The Pipe Major: Not your everyday leadership role
28057 OCdt (II) Colin Bond
When it comes to being a Pipe Major in any Highland Band it requires dedication, discipline, adaptability, and organization. When I asked this Semester’s Pipe Major, OCdt Tristan Perry 27588 about his job, he was more then happy to explain his role within the RMC Band.
OCdt Perry offered this insight: “My job responsibilities within the Pipes & Drums is to train and develop the Pipe Section, dress and deportment, appointing instructors for musical development, all overseen by the Training Wing Pipe Major. I am responsible for leading the Pipes, Drums, and Dancers during all performances and public relations tasks assigned to us by the College Operations Officer. Practices are conducted four days a week to ensure the beginner pipers are developing their skills to where they can perform on parade, and to ensure the parade capable pipers are constantly challenging themselves in order to become better musicians. Furthermore, I track the musical development of the pipers in the Section to get an accurate read on their capabilities in order to task them for appropriate performances. I am required to ensure that all of the pipers are conducting themselves in an officer-like manner during practices/performances as well as during the school day.” These characteristics provide a solid base of leadership vital to the highland Section as a whole, and will prepare the Pipers, Drummers, and Dancers for their future careers within the military.
The job of the Pipe Major is a daily one, there is always necessary administrative and logistical work that needs to be done to ensure the smooth running of the Highland Musicians and Dancers. “The day to day running of the Section, ensuring attendance is met and making sure that everything that needs to be done before practice is done.
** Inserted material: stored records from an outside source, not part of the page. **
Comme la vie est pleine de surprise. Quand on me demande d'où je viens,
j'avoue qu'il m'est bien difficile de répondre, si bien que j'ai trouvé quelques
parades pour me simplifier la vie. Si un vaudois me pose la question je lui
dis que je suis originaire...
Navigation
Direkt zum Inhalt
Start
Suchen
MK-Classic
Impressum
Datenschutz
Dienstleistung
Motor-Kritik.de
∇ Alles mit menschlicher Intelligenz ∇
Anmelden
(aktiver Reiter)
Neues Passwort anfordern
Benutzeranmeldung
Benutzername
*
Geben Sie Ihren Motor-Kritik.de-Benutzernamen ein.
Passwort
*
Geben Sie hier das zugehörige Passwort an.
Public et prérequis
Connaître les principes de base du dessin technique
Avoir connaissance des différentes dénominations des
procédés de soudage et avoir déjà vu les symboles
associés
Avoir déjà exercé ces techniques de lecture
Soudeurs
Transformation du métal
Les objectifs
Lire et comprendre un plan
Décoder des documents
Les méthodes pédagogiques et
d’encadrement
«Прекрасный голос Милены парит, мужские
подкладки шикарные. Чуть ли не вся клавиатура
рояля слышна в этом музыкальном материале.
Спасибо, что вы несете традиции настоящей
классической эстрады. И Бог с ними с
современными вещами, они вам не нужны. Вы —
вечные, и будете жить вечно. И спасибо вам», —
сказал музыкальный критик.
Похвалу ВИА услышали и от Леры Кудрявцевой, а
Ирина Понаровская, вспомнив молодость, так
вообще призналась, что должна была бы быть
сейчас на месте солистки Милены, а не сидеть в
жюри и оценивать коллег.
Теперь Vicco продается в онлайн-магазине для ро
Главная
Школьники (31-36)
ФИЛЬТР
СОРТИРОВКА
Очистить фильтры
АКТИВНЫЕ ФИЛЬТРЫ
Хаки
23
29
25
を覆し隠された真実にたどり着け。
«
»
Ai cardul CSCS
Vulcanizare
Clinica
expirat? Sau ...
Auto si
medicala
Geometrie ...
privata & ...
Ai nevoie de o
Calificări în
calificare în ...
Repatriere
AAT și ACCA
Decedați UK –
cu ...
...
My day begins at 0515 and I am in the office by 0600 to be briefed by the Training Wing Pipe Major and prepare for the 0630 practices. With regards to events and taskings, my level of involvement varies. For some events, I simply task a piper, give them all of the information required and arrange for transport to the venue if needed. Other events such as the Concert [in Scarlets] and Sunset [Ceremony] require months of preparation, from tune selection, training, and the fine details that ensure events run smoothly while working in conjunction with the other Section leaders, and event organizers.” From early morning to late at night, OCdt Perry is constantly planning and ensuring the smooth running of the Pipe Section.
The position of Pipe Major draws from the general responsibilities of the “Section commander, flight leader, operations officer, and administration officer”, all while “staying on top of my pillars, as well as my own development as a piper and a prospective future officer in the Canadian Armed Forces.”
On parade, OCdt Perry is required to put all of his work to the test where he calls command to the whole highland section. He must commit to memory every minute detail of the repertoire for each performance, parade, or event.
The role of the Pipe Major is a constant balance of leadership and hard work, ensuring that the daily tasks are met, and planning for future events is completed. OCdt Perry strives daily to embody the RMC Band motto: “The sound of Leadership since 1953”.